This is for a kaggle competition wherein I have essays which I have to grade/predict on 6 parameters (vocabulary, cohesion, conventions, grammar, phraseology, syntax). I have implemented RandomSearch hypermodel to get better results but the model is peaking at 0.52 accuracy and is giving terrible predictions.
Following is the X and y for the model: (y=1:7, X=7:
Following is the model_builder:
def model_builder(hp):
model = tf.keras.Sequential()
# model_input = tf.keras.layers.Input(shape=(6,))
model.add(Dense(6,input_shape=(6,), activation = "relu"))
# hp_units = random.randrange(32,512,32)
units1 = random.randrange(32,512,32)
model.add(tf.keras.layers.Dense(units=units1, activation='relu'))
model.add(tf.keras.layers.Dropout(0.3))
units2 = random.randrange(32,512,32)
model.add(tf.keras.layers.Dense(units=units2, activation='relu'))
model.add(tf.keras.layers.Dropout(0.3))
units3 = random.randrange(32,512,32)
model.add(tf.keras.layers.Dense(units=units3, activation='relu'))
model.add(tf.keras.layers.Dropout(0.4))
# units4 = random.randrange(32,512,32)
# model.add(tf.keras.layers.Dense(units=units4, activation='LeakyReLU'))
# model.add(tf.keras.layers.Dropout(0.4))
# units5 = random.randrange(32,512,32)
# model.add(tf.keras.layers.Dense(units=units5, activation='LeakyReLU'))
# model.add(tf.keras.layers.Dropout(0.5))
# units6 = random.randrange(32,512,32)
# model.add(tf.keras.layers.Dense(units=units6, activation='LeakyReLU'))
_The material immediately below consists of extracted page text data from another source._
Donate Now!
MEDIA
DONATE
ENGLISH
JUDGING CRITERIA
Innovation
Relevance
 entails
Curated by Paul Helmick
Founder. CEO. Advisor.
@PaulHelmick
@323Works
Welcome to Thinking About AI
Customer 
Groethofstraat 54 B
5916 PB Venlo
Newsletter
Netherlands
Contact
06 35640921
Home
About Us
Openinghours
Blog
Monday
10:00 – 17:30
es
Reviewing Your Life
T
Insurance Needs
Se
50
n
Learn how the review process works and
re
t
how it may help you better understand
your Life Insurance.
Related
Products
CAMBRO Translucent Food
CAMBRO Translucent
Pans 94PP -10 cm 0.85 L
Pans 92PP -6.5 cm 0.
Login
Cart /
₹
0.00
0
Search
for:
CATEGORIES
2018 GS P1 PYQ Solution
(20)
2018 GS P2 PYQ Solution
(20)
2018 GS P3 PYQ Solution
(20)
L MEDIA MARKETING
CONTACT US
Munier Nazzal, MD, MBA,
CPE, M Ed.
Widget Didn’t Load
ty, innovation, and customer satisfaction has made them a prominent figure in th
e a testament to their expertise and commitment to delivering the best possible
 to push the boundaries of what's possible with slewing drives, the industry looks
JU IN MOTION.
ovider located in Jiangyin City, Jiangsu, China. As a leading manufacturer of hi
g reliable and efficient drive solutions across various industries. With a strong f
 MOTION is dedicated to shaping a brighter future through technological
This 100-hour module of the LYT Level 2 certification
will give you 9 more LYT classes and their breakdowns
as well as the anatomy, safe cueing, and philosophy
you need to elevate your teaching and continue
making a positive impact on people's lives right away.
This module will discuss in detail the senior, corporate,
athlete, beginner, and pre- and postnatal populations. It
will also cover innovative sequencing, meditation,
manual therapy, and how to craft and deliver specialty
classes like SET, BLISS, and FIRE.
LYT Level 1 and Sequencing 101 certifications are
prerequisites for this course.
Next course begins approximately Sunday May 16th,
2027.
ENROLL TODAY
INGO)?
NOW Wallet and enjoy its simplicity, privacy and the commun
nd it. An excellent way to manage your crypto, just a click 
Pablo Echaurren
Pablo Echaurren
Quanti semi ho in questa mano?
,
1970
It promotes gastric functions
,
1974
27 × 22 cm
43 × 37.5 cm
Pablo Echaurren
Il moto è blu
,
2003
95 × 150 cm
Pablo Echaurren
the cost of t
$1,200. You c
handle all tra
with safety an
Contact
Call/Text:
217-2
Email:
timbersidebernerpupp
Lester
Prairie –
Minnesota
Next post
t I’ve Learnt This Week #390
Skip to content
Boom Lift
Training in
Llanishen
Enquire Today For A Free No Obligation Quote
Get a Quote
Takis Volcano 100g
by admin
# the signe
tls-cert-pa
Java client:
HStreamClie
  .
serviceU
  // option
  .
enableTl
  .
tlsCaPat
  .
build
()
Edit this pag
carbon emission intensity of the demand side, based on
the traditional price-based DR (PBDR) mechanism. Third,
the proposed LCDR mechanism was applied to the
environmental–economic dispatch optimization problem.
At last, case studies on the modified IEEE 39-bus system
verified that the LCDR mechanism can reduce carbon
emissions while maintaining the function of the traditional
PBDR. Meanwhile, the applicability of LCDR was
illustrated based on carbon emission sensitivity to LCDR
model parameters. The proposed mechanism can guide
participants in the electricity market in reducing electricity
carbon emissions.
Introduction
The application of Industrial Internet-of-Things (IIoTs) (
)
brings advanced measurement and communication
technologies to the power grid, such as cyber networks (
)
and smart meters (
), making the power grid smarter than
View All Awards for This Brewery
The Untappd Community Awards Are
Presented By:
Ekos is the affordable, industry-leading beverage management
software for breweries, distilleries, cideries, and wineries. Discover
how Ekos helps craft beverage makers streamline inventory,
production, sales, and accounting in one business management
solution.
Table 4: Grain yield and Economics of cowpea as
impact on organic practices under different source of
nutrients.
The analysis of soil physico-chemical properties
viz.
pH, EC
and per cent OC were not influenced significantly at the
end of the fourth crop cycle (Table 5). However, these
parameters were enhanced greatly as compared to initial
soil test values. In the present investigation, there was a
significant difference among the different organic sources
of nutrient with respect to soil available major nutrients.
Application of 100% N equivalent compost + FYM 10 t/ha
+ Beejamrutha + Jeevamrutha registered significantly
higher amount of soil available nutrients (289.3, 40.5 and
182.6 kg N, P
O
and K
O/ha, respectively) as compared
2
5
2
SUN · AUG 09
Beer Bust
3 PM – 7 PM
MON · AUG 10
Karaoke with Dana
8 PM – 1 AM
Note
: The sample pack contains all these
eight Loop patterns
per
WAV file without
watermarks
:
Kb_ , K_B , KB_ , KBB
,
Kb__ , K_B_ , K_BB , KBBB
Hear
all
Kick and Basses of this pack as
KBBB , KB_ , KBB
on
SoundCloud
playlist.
# model.add(tf.keras.layers.Dropout(0.4))
units7 = random.randrange(32,512,32)
model.add(tf.keras.layers.Dense(units=units7, activation='relu'))
model.add(tf.keras.layers.Dropout(0.3))
units8 = random.randrange(32,512,32)
model.add(tf.keras.layers.Dense(units=units8, activation='relu'))
model.add(tf.keras.layers.Dropout(0.2))
model.add(tf.keras.layers.Dense(6))
# Tune the learning rate for the optimizer
# Choose an optimal value from 0.01, 0.001, or 0.0001
hp_learning_rate = hp.Choice('learning_rate', values=[1e-2, 1e-3, 1e-4])
hp_momentum = hp.Choice('momentum', values = [1e-1, 3e-1, 5e-1, 7e-1, 9e-1])
model.compile(optimizer=tf.keras.optimizers.SGD(learning_rate=hp_learning_rate,
momentum=hp_momentum,
),
loss=tf.keras.losses.MeanSquaredError(),
metrics=['accuracy'])
return model
#Following is the tuner and search code:
tuner = kt.RandomSearch(
hypermodel=model_builder,
objective='val_accuracy',
max_trials=10,
# seed=None,
# hyperparameters=None,
# tune_new_entries=True,
# allow_new_entries=True,
# **kwargs
)
early_stopping_monitor = EarlyStopping(monitor='val_accuracy', patience = 10, restore_best_weights=True)
tuner.search(X_train,
y_train,
epochs=80,
batch_size=16,
validation_data=(X_test,y_test),
callbacks=[early_stopping_monitor])
# Get the optimal hyperparameters
best_hps=tuner.get_best_hyperparameters(num_trials=1)[0]
print(f"""
The hyperparameter search is complete. The optimal learning rate for the optimizer
is {best_hps.get('learning_rate')}.
""")
I have tried feature extraction for better correlation but it's not great. I tried to use different optimizers, activations, etc but none prevailed.
My last shot at this is probably to scale the data to 0-1 and use sigmoid on it.